School of Dentistry, Faculty of Medicine and Dentistry, University of Alberta, Edmonton, Canada.
Department of Oncology, Cross Cancer Institute, University of Alberta, Edmonton, Canada.
PLoS Pathog. 2020 Aug 6;16(8):e1008696. doi: 10.1371/journal.ppat.1008696. eCollection 2020 Aug.

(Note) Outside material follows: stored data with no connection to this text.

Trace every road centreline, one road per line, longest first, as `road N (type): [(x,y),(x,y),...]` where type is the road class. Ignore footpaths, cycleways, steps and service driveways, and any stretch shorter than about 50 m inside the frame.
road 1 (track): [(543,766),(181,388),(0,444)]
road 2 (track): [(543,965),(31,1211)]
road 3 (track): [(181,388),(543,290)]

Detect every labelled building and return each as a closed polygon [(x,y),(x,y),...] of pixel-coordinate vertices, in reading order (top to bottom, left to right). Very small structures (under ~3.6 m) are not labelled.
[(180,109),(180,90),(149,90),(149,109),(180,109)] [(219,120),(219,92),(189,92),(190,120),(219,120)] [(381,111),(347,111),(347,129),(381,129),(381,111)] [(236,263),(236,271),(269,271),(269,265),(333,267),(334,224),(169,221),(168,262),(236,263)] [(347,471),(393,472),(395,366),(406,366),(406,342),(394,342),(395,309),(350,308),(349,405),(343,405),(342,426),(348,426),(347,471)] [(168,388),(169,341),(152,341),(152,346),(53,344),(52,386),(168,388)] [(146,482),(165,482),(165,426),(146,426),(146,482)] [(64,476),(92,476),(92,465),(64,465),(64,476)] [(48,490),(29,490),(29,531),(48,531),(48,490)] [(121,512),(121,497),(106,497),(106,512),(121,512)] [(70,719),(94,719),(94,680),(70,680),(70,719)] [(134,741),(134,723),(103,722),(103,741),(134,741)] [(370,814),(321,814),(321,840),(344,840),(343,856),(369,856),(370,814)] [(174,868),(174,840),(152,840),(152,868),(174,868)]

HLA-B35Px is associated with HIV-1 disease rapid progression to AIDS. However, the mechanism(s) underlying this deleterious effect of this HLA allele on HIV-1 infection outcome has not fully understood. CD8+ T cells play a crucial role to control the viral replication but impaired CD8+ T cells represent a major hallmark of HIV-1 infection. Here, we examined the effector functions of CD8+ T cells restricted by HLA-B35Px (HLA-B35:03 and HLA-B35:02), HLA-B27/B57 and non-HLA-B27/B57 (e.g. HLA-A01, A02, A03, A11, A24, A26, B40, B08, B38, B44). CD8+ T cells restricted by HLA-B35Px exhibited an impaired phenotype compared with those restricted by HLA-B27/B57 and even non-HLA-B27/B57. CD8+ T cells restricted by non-HLA-B27/B57 when encountered their cognate epitopes upregulated TIM-3 and thus became suppressed by regulatory T cells (Tregs) via TIM-3: Galectin-9 (Gal-9). Strikingly, CD8+ T cells restricted by HLA-B35Px expressed fewer TIM-3 and therefore did not get suppressed by Tregs, which was similar to CD8+ T cells restricted by HLA-B27/B57. Instead, CD8+ T cells restricted by HLA-B35Px upon recognition of their cognate epitopes upregulated CTLA-4. The transcriptional and impaired phenotype (e.g. poor effector functions) of HIV-specific CD8+ T cells restricted by HLA-B35 was related to persistent CTLA-4, elevated Eomes and blimp-1 but poor T-bet expression. As such, anti-CTLA-4 antibody, Ipilimumab, reversed the impaired proliferative capacity of antigen-specific CD8+ T cells restricted by HLA-B35Px but not others. This study supports the concept that CD8+ T resistance to Tregs-mediated suppression is related to allele restriction rather than the epitope specificity. Our results aid to explain a novel mechanism for the inability of HIV-specific CD8+ T cells restricted by HLA-B35Px to control viral replication.
HLA-B35Px 与 HIV-1 疾病快速进展为艾滋病有关。然而,这种 HLA 等位基因对 HIV-1 感染结果的有害影响的机制尚未完全理解。CD8+T 细胞在控制病毒复制方面起着至关重要的作用,但 CD8+T 细胞受损是 HIV-1 感染的主要标志之一。在这里,我们研究了受 HLA-B35Px(HLA-B35:03 和 HLA-B35:02)、HLA-B27/B57 和非 HLA-B27/B57(例如 HLA-A01、A02、A03、A11、A24、A26、B40、B08、B38、B44)限制的 CD8+T 细胞的效应功能。与受 HLA-B27/B57 限制的 CD8+T 细胞相比,受 HLA-B35Px 限制的 CD8+T 细胞表现出受损的表型,甚至与不受 HLA-B27/B57 限制的 CD8+T 细胞相比也是如此。当遇到其同源表位时,受非 HLA-B27/B57 限制的 CD8+T 细胞上调 TIM-3,从而通过 TIM-3:Galectin-9(Gal-9)被调节性 T 细胞(Tregs)抑制。引人注目的是,受 HLA-B35Px 限制的 CD8+T 细胞表达较少的 TIM-3,因此不会被 Tregs 抑制,这与受 HLA-B27/B57 限制的 CD8+T 细胞相似。相反,受 HLA-B35Px 限制的 CD8+T 细胞在识别其同源表位时上调 CTLA-4。受 HLA-B35 限制的 HIV 特异性 CD8+T 细胞的转录和受损表型(例如,效应功能差)与持续的 CTLA-4、升高的 Eomes 和 Blimp-1 但 poor T-bet 表达有关。因此,抗 CTLA-4 抗体 Ipilimumab 逆转了受 HLA-B35Px 限制的抗原特异性 CD8+T 细胞的增殖能力受损,但对其他细胞没有作用。这项研究支持这样一种概念,即 CD8+T 细胞对 Tregs 介导的抑制的抗性与等位基因限制有关,而不是与表位特异性有关。我们的研究结果有助于解释 HLA-B35Px 限制的 HIV 特异性 CD8+T 细胞无法控制病毒复制的一种新机制。